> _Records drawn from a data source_

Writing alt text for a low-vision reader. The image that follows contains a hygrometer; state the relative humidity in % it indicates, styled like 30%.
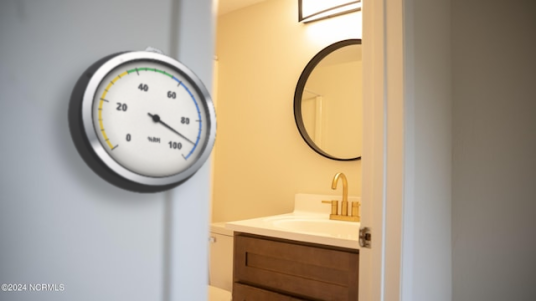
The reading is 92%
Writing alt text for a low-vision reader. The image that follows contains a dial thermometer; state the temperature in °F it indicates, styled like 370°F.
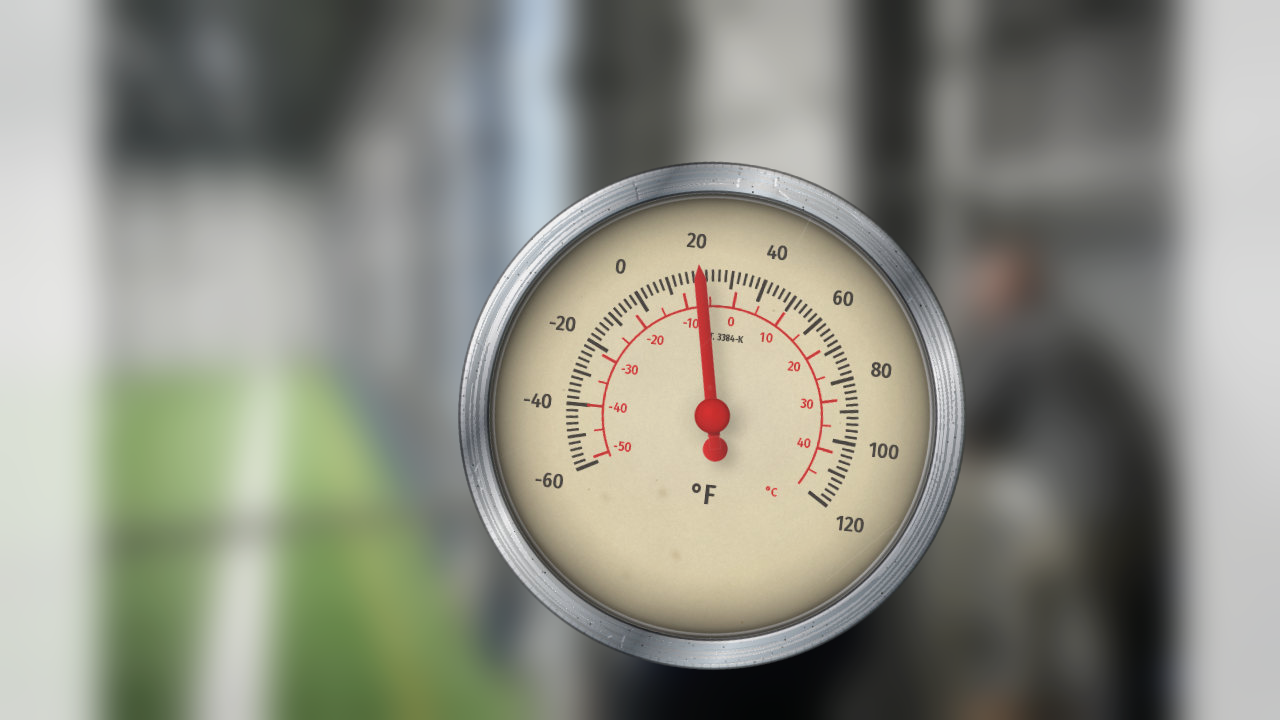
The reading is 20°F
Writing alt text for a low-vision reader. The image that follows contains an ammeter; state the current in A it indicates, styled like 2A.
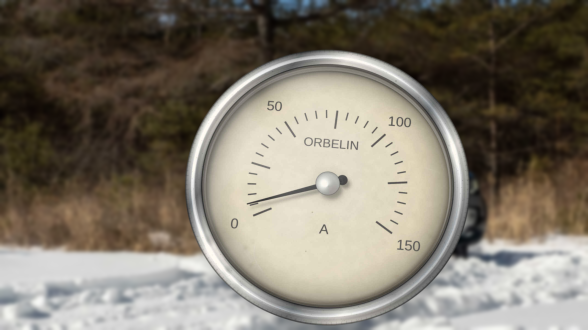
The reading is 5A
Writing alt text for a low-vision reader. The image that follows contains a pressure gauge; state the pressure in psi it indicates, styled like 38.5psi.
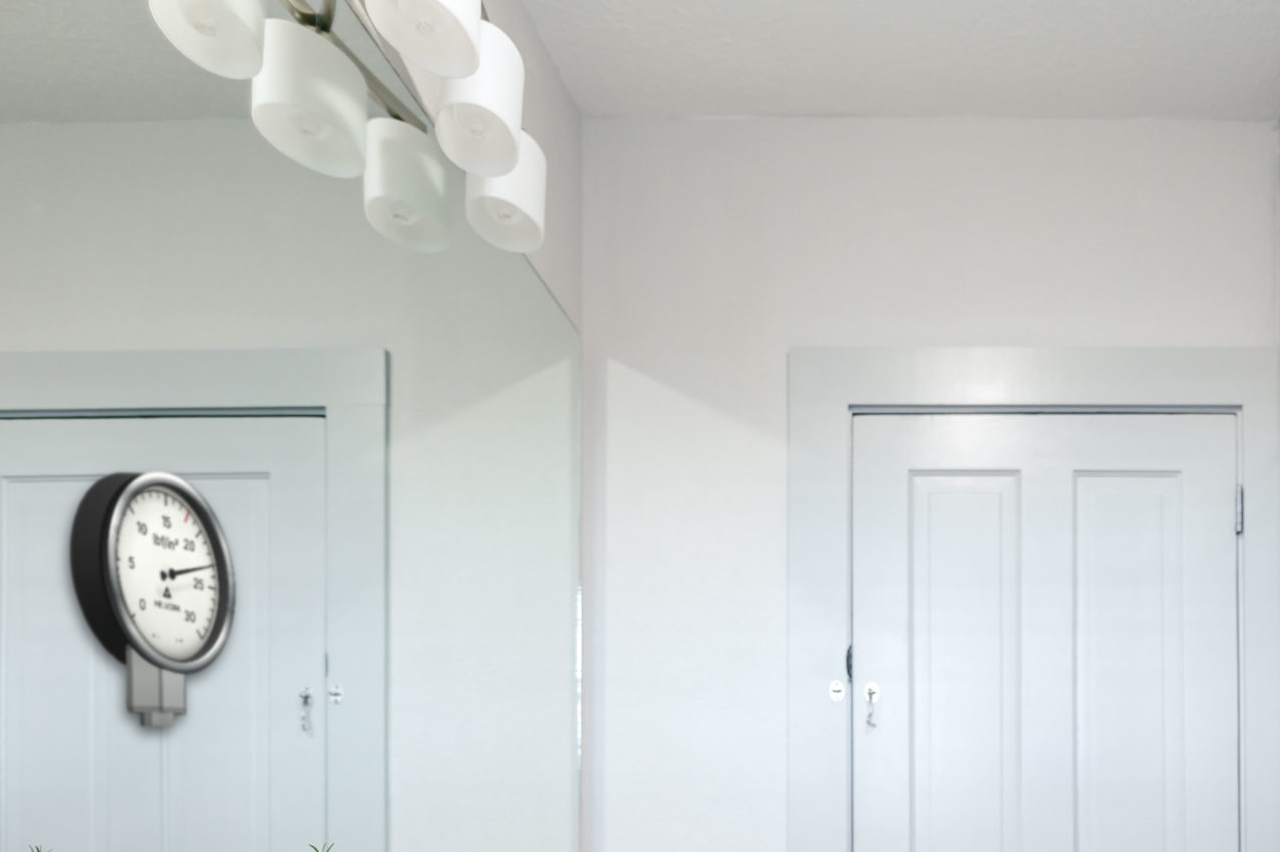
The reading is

> _Task_
Output the records from the line containing "styled like 2A." up to and including the final line of the records as a JSON list of strings, with one string per line and blank lines omitted. Leave the pictures out of the answer.

> _The completed task_
[
  "Writing alt text for a low-vision reader. The image that follows contains an ammeter; state the current in A it indicates, styled like 2A.",
  "The reading is 5A",
  "Writing alt text for a low-vision reader. The image that follows contains a pressure gauge; state the pressure in psi it indicates, styled like 38.5psi.",
  "The reading is"
]